Personal and political opinions are shunted back and forth. In a town where ‘martyr videos’ are for sale or rent, Suha (Lubna Azabal) is angry that ‘collaborator videos’ cost the same amount. Suha’s father was a martyr, held in much awe by the younger men, but she would prefer he were still alive to talk to, and she is passionate about diplomatic solutions and an end to violence. An educated woman with experience of life outside the occupied territories, she is freer than any of the other characters.  On the other hand, Saïd’s father was a collaborator who was executed in a refugee camp. Stunned, Suha asks if he would like to talk about it. Saïd is scornful, “Why talk? To get your pity, or to entertain people whose life is a little better?” It’s his way of keeping his rage simmering and his resolve firm. At one point Khaled says, “As long as there is injustice there must be sacrifice. I would rather have paradise in my heart than live in this hell.”

 

The director’s own statement, in the mouth of Saïd when interrogated by Abu-Karem on his return, is more generally about redressing the balance of weakness and humiliation by refusing to be victims, though Saïd’s reasons are personal. Before filming, writer/director Hany Abu-Assad read interrogation transcripts of interviews of failed suicide bombers in prison and spoke to the families and friends of suicide bombers. His conclusion was that all are from different walks of life and have different reasons for their extreme action. The film is a significant attempt to bring to light unseen motivations beneath violence and bloodshed deplored the world over, even by Palestinians themselves.

 

The images on this film are compelling.
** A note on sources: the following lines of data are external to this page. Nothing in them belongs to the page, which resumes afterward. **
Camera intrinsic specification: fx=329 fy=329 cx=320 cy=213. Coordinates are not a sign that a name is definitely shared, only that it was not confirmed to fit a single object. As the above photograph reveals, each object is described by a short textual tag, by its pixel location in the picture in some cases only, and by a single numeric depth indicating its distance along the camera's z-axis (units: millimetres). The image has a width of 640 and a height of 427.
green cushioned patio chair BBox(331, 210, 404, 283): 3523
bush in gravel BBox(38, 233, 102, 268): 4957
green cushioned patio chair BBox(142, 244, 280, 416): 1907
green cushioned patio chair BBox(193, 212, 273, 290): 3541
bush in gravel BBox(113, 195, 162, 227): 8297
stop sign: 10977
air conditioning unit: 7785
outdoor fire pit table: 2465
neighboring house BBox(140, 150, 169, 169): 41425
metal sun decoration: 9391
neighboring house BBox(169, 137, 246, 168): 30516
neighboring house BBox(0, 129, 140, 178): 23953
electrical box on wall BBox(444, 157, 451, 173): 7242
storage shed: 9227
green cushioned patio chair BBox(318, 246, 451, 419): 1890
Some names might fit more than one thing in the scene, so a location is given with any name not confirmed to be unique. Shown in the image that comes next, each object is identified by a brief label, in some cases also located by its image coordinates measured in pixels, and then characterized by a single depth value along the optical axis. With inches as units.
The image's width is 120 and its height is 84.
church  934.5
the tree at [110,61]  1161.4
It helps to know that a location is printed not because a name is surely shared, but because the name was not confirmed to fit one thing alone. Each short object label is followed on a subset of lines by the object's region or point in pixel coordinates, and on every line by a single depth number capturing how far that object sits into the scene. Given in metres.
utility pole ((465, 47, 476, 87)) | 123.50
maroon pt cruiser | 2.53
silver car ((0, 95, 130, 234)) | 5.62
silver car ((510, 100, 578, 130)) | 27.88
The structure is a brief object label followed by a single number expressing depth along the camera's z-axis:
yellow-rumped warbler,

The opening image of Suha at a checkpoint going into Nablus sparks with suspicion as the armed Israeli guard scrutinises her papers and searches her bag. Equally ominous is a brief scene of Suha and other townsfolk leaving a taxi at a checkpoint and scurrying down a hillside, ducking at the sound of an explosion. The bomb maker at Abu-Karem’s headquarters has no hands, and makes his delicate creations with prosthetics. Saïd runs at full pelt between the decaying, ruined buildings of the blasted town of Nablus, and the contrast with the affluent orderliness of Tel Aviv is wild. The silent, sombre care with which the bombs are strapped to these live missiles is harrowing, as are their last instructions: “If a soldier insists on checking you, let him do it at the gates of Paradise. The other is not to watch.” And the final image, in utter silence on a bus in Tel Aviv, brings profound and chilling understanding.